Question

For vaporization of water at 1 atmospheric pressure, the values of $\Delta H$ and $\Delta S$ are $40.63 \, kJ \, mol^{-1}$ and $108.8 \, JK^{-1} mol^{-1}$, respectively. The temperature when Gibbs energy change $(\Delta G)$ for this transformation will be zero, is

• A. 393.4 K
• B. 373.4 K
• C. 293.4 K
• D. 273.4 K

Answer 1

The Correct Option is B

To determine the temperature at which the Gibbs free energy change $(\Delta G)$ for the vaporization of water is zero, we use the relationship:

\[\Delta G = \Delta H - T \Delta S\]

where:

• \(\Delta H\) is the enthalpy change, given as 40.63 \, \text{kJ} \, \text{mol}^{-1}
• \(\Delta S\) is the entropy change, given as 108.8 \, \text{J} \, \text{K}^{-1} \, \text{mol}^{-1}
• T is the temperature in Kelvin

For the condition where \(\Delta G = 0\) (equilibrium state), the equation becomes:

\[\Delta H = T \Delta S\]

Rearranging for temperature T, we have:

\[T = \frac{\Delta H}{\Delta S}\]

Substituting the given values (note the conversion from kJ to J for \(\Delta H\) since \(\Delta S\) is in J):

\[\Delta H = 40.63 \, \text{kJ} \, \text{mol}^{-1} = 40630 \, \text{J} \, \text{mol}^{-1}\]

\[T = \frac{40630}{108.8} \approx 373.4 \, \text{K}\]

Thus, the temperature at which \(\Delta G = 0\) is 373.4 K.

This matches the normal boiling point of water at 1 atmospheric pressure, confirming the answer. Therefore, the correct option is:

• 373.4 \, \text{K}

|---|

#### PROBLEM 1:
Copy the records below word for word, beginning with the line containing "locality: British Isles, Mouine, Braemar" and continuing through the line containing "name author: (L.) G.L. Nesom".

|---|

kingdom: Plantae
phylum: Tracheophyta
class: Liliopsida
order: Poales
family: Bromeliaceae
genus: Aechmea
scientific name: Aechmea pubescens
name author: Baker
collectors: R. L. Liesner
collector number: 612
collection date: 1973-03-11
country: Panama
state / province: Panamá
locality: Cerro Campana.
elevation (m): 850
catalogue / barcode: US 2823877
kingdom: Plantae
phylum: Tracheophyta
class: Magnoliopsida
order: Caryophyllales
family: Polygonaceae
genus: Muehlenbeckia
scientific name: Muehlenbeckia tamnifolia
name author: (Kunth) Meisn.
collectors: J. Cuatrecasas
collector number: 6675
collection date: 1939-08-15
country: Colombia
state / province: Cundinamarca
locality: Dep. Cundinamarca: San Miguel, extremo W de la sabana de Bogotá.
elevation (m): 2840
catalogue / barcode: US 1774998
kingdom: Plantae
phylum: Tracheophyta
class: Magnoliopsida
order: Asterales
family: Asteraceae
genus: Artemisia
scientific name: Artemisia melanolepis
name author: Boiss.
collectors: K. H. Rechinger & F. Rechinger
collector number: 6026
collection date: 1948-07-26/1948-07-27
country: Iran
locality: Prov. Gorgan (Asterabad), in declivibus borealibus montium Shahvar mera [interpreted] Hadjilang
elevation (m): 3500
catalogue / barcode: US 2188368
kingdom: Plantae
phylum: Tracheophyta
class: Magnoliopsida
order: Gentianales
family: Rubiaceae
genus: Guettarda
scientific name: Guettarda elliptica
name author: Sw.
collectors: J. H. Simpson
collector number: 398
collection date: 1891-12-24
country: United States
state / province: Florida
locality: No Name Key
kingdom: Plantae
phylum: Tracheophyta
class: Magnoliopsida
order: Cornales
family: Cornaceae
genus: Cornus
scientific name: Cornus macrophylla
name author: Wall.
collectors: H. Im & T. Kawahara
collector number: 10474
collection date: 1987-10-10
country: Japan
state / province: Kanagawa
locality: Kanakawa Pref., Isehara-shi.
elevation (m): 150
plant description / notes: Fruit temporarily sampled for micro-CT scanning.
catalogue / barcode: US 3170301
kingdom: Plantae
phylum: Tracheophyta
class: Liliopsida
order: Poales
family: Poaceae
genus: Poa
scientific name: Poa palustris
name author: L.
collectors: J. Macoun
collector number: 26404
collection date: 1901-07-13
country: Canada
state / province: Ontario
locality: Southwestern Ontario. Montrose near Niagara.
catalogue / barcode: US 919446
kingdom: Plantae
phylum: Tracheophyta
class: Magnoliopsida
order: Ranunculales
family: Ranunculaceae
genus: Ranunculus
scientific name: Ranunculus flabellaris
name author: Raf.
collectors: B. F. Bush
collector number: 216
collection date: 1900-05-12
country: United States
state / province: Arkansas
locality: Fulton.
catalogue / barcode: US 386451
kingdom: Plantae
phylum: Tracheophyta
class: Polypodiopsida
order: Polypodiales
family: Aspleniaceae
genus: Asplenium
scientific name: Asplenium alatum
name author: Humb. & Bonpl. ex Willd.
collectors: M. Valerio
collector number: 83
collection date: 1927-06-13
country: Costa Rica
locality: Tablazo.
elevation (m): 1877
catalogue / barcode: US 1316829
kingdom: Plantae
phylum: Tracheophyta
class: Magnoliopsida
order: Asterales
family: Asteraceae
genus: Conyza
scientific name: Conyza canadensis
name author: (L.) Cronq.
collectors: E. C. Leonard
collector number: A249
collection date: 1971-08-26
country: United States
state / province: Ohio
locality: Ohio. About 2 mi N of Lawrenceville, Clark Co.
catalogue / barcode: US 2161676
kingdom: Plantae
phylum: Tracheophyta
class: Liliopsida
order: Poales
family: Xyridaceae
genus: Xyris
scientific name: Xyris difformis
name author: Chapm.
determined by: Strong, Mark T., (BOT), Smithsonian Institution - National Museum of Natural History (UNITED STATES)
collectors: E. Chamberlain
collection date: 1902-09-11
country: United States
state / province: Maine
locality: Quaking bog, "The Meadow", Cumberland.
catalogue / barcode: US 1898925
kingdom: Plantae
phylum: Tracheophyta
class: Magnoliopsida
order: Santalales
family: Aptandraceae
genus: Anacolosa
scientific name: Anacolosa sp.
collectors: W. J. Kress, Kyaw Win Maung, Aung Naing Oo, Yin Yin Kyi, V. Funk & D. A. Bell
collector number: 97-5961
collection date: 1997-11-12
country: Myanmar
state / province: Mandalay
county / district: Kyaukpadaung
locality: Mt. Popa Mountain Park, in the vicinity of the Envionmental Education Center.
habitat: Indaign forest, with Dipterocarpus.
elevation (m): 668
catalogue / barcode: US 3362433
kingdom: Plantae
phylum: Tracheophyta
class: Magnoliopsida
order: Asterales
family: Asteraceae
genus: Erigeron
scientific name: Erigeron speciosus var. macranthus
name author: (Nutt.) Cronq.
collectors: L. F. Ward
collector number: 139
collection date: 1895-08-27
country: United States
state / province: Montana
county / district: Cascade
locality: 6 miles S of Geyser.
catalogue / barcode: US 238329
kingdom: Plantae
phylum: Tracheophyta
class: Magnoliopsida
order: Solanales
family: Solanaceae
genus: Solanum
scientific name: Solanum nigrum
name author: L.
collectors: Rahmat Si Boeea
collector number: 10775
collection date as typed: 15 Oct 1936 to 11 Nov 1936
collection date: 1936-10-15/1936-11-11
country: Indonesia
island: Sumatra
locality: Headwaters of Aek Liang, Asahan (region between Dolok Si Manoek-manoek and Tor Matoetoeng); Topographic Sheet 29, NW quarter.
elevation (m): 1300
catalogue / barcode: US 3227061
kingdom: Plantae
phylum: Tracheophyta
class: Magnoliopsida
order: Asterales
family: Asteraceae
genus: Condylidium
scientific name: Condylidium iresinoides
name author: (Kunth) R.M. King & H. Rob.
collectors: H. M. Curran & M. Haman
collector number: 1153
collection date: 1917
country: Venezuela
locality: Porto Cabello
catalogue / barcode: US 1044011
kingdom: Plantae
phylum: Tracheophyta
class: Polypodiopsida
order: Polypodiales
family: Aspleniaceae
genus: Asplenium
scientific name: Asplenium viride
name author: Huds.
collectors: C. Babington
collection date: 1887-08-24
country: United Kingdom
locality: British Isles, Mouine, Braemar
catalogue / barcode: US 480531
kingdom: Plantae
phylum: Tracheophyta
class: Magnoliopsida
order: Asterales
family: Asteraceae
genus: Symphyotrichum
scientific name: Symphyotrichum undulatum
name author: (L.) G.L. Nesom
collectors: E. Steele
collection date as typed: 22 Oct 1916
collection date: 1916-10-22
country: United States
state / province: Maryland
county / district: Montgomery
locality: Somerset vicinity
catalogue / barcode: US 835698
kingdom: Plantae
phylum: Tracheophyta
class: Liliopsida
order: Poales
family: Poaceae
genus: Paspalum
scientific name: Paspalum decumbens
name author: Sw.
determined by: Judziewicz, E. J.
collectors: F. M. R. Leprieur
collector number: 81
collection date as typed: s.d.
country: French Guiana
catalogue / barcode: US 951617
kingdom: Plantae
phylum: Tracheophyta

|---|

#### PROBLEM 2:
According to the worked answer to the water vaporization problem, what does the temperature of 373.4 K match?

#### RESPONSE 1:
locality: British Isles, Mouine, Braemar
catalogue / barcode: US 480531
kingdom: Plantae
phylum: Tracheophyta
class: Magnoliopsida
order: Asterales
family: Asteraceae
genus: Symphyotrichum
scientific name: Symphyotrichum undulatum
name author: (L.) G.L. Nesom

#### RESPONSE 2:
The normal boiling point of water at 1 atmospheric pressure.